▸ Page extract
When Billy Lynn’s Long Halftime Walk went into production back in April 2015, there was much talk about Ang Lee’s decision to shoot the movie at a projection frame rate of 120fps in 3D and at 4K resolution. The previous highest frame rate was 48fps for The Hobbit: An Unexpected Journey (2012), but that experience didn’t prove as successful as hoped for. Lee’s idea was to make the movie as immersive as possible, and shooting at 120fps would have achieved the visual effect he was looking for. It’s a measure of Lee’s standing that his idea was supported by the various production companies who put up the money for the movie to be made. Lee’s idea was revolutionary, but also meant that there would only six cinemas worldwide that would be able to show it as Lee intended. So – artistic idealism or financial folly?

In the end, and inevitably, it’s a bit of both. Lee has taken the novel by Ben Fountain and given it the kind of loving attention to detail that is rare in mainstream movie making these days, but in doing so, has somehow managed to lose focus on the “bigger” picture. It’s a valiant effort, and one that deserves greater attention, but the movie itself proves too wayward in its execution for any distinct meaning to be attributed to the title character’s feelings about the public’s perception of him as a hero. Billy (Alwyn) is meant to be torn between two options: following the advice of his sister, Kathryn (Stewart), and leaving the army after an appearance at a Dallas Cowboys Thanksgiving home game, or returning to Iraq for another tour of duty (which is what his squad is supposed to be doing).

Billy and the rest of his squad, led by Sergeant Dime (Hedlund), are on the last leg of a nationwide victory tour. The group of soldiers, misnamed Bravo Squad by the media, are there because Billy was caught on camera in heroic fashion as he tried to save another wounded sergeant, Virgil “Shroom” Breem (Diesel), during a firefight. Back home for the tour, Billy has had time to visit his home, where his sister Kathryn has voiced her fears for his continued safety, and her worries that he’s suffering from Post Traumatic Stress Disorder. Billy is undecided, unsure if he should commit to his sister’s  proposal, or reaffirm his commitment to his squad. Making a decision is made more difficult both by the attention he’s getting, and the lack of understanding from the public. Nobody seems to be able to grasp what it’s like fighting in a war, and when he tries to explain how it is, he’s either unable to express himself clearly enough, or the other person doesn’t want to hear it.

[Stored items]
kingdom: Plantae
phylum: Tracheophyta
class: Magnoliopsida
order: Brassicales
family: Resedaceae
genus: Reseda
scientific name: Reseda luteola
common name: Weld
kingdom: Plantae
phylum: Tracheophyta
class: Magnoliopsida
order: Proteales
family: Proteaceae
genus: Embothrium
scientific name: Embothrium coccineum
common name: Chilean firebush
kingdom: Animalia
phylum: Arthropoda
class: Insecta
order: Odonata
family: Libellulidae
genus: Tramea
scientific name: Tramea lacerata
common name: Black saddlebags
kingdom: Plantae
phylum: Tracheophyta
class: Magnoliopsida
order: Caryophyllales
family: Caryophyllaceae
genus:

▸ Problem to work on
Reproduce everything in the film review above from "When Billy Lynn’s" down to "or financial folly?".

▸ Solution for this exercise
When Billy Lynn’s Long Halftime Walk went into production back in April 2015, there was much talk about Ang Lee’s decision to shoot the movie at a projection frame rate of 120fps in 3D and at 4K resolution. The previous highest frame rate was 48fps for The Hobbit: An Unexpected Journey (2012), but that experience didn’t prove as successful as hoped for. Lee’s idea was to make the movie as immersive as possible, and shooting at 120fps would have achieved the visual effect he was looking for. It’s a measure of Lee’s standing that his idea was supported by the various production companies who put up the money for the movie to be made. Lee’s idea was revolutionary, but also meant that there would only six cinemas worldwide that would be able to show it as Lee intended. So – artistic idealism or financial folly?